Study text:
* * * * * * *

But a REAL ThinkPad, omit ThinkPad EDGE like fire, they are not ThinkPads.

REAL ThinkPads currently are (as of 2011Q4):

T Series 
X Series
W Series


----------



## alie (Nov 23, 2011)

I am going to choose either ThinkPad X220, X1 or X120e


----------



## Carpetsmoker (Nov 23, 2011)

The X120e is a netbook, not a notebook, so be aware of the performance loss.

The X1 looks Ok at first glance, but it looks like they mangled the keyboard


----------



## vermaden (Nov 24, 2011)

Carpetsmoker said:
			
		

> The X1 looks Ok at first glance, but it looks like they mangled the keyboard



The X1 seem to be the X300/X301 successor, at least Lenovo tries to brand it as something like that, unfortunately, the new ThinkPad EDGE (read, not true ThinkPad) like keyboard makes it almost no different then a 'casual laptop' ...


----------



## alie (Nov 24, 2011)

I just checked CNET and they gives good rating for X1 hmmmm. Do you guys believe CNET ?


----------



## vans9 (Nov 29, 2011)

Seems you look for 'ultrabook', but those Dells are quite large. Any way I want to warn you (if you don't know this) about Nvidia's in current notebooks: most are Optimus one. And Optimus don't work with anything except Windows.
Sandy bridge graphics support is a work in progress. So, until (http://wiki.freebsd.org/Intel_GPU) is integrated into the main branch, you have to do little manual pathing or use VESA. Btw, patches seem to be rather stable by this time.


----------



## alie (Dec 1, 2011)

So hard to find good laptop that is compatible with FreeBSD 9 nowadays since most of them have intel HD3000. I am always having issue with GPU


----------

* * * * * * *

Records shown:
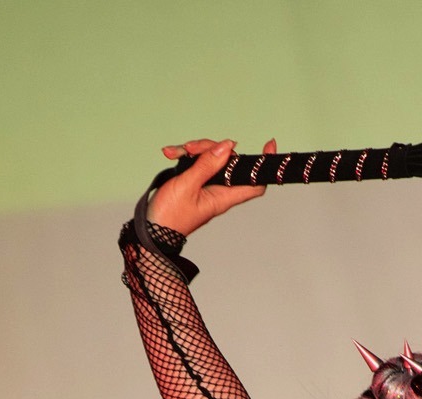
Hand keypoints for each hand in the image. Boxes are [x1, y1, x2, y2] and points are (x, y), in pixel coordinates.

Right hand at [147, 137, 276, 234]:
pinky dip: (183, 155)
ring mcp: (207, 185)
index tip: (269, 146)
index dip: (264, 166)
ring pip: (210, 157)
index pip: (254, 183)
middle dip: (211, 147)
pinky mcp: (195, 181)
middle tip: (191, 149)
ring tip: (176, 153)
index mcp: (223, 197)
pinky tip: (170, 154)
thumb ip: (207, 165)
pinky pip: (195, 161)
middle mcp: (219, 191)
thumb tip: (227, 147)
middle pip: (228, 160)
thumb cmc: (169, 216)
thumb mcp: (187, 186)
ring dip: (194, 150)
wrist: (151, 231)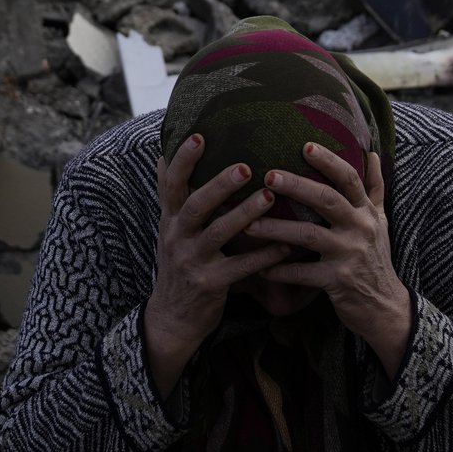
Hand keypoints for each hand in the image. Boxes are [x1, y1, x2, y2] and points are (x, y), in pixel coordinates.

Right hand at [144, 134, 285, 400]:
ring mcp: (192, 261)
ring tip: (271, 197)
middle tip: (246, 166)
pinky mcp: (209, 285)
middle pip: (195, 205)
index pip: (170, 184)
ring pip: (218, 234)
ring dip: (246, 214)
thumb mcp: (171, 229)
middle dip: (219, 185)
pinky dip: (263, 256)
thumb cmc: (181, 263)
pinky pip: (240, 268)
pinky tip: (287, 246)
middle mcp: (176, 237)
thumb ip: (174, 197)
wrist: (172, 317)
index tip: (199, 134)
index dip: (182, 160)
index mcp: (170, 219)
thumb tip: (165, 154)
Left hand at [246, 144, 414, 379]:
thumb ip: (374, 187)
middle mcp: (360, 228)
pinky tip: (258, 268)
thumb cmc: (376, 258)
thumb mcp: (380, 221)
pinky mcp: (337, 281)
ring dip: (276, 229)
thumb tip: (371, 152)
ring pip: (309, 235)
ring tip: (248, 224)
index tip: (306, 145)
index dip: (329, 160)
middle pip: (327, 199)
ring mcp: (349, 255)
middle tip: (267, 176)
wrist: (385, 306)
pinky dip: (280, 270)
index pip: (349, 179)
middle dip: (297, 186)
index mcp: (366, 211)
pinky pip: (302, 273)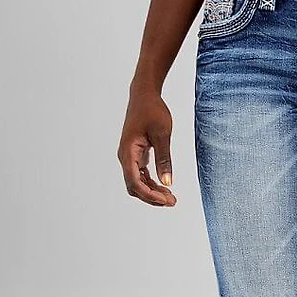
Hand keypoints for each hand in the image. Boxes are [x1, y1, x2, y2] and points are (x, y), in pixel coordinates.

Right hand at [117, 88, 176, 206]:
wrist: (144, 95)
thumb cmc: (152, 110)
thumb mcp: (162, 134)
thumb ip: (164, 159)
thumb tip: (167, 182)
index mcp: (128, 152)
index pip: (135, 182)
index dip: (149, 195)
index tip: (166, 200)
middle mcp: (125, 156)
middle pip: (134, 187)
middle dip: (152, 197)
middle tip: (172, 202)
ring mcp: (129, 157)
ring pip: (138, 183)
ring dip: (153, 192)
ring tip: (171, 198)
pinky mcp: (136, 155)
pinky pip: (141, 175)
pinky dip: (152, 183)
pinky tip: (165, 188)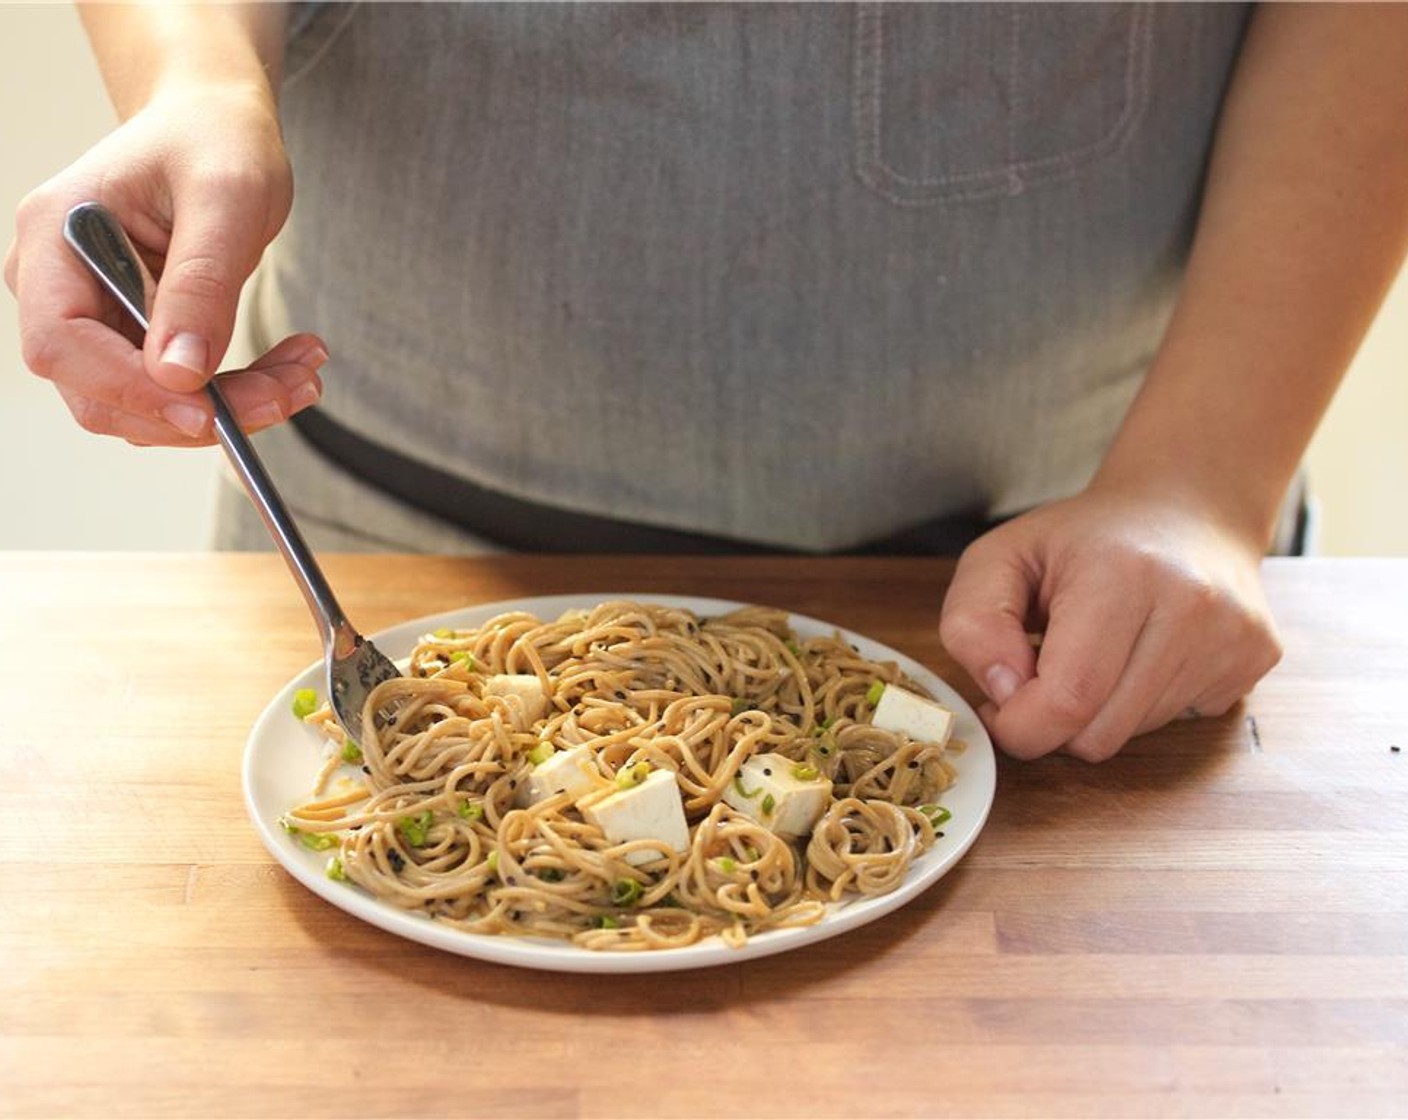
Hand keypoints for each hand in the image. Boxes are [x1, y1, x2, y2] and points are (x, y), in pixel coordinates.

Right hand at [5, 83, 324, 445]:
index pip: (62, 343)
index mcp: (55, 238)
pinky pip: (175, 391)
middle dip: (197, 411)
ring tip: (303, 376)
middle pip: (102, 391)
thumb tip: (178, 371)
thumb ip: (201, 283)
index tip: (208, 411)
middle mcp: (56, 285)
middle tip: (288, 394)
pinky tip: (289, 369)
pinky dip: (234, 394)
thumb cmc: (214, 140)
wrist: (216, 127)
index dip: (130, 390)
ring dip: (228, 408)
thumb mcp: (226, 198)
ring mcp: (92, 315)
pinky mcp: (133, 335)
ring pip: (146, 405)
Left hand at [939, 484, 1282, 761]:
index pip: (1066, 700)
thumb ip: (972, 623)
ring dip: (1100, 711)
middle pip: (1099, 734)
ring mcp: (1234, 633)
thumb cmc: (1080, 540)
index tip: (1001, 703)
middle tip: (1044, 672)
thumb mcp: (1000, 558)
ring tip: (1100, 650)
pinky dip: (1145, 704)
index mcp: (1119, 574)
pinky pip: (1178, 723)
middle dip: (1054, 722)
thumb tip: (1003, 692)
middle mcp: (1190, 604)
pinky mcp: (1257, 656)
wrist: (1185, 507)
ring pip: (1135, 736)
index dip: (1018, 724)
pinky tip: (1144, 652)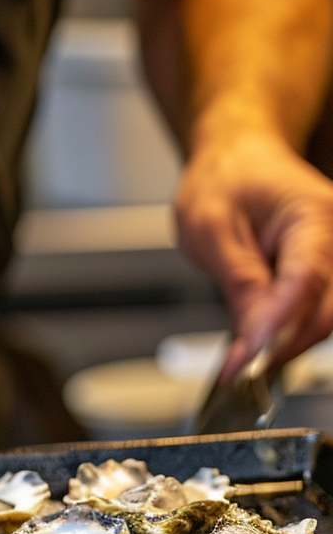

* * * * * * *

Activity 1:
Duplicate the passage of the laptop forum thread that opens with the words containing "Seems you look" and closes with "by this time.".
Activity 2:
Name every user whose name heads a post in the laptop forum thread.
The material has no connection to the laptop forum thread.

Your solution 1:
Seems you look for 'ultrabook', but those Dells are quite large. Any way I want to warn you (if you don't know this) about Nvidia's in current notebooks: most are Optimus one. And Optimus don't work with anything except Windows.
Sandy bridge graphics support is a work in progress. So, until (http://wiki.freebsd.org/Intel_GPU) is integrated into the main branch, you have to do little manual pathing or use VESA. Btw, patches seem to be rather stable by this time.

Your solution 2:
alie
Carpetsmoker
vermaden
vans9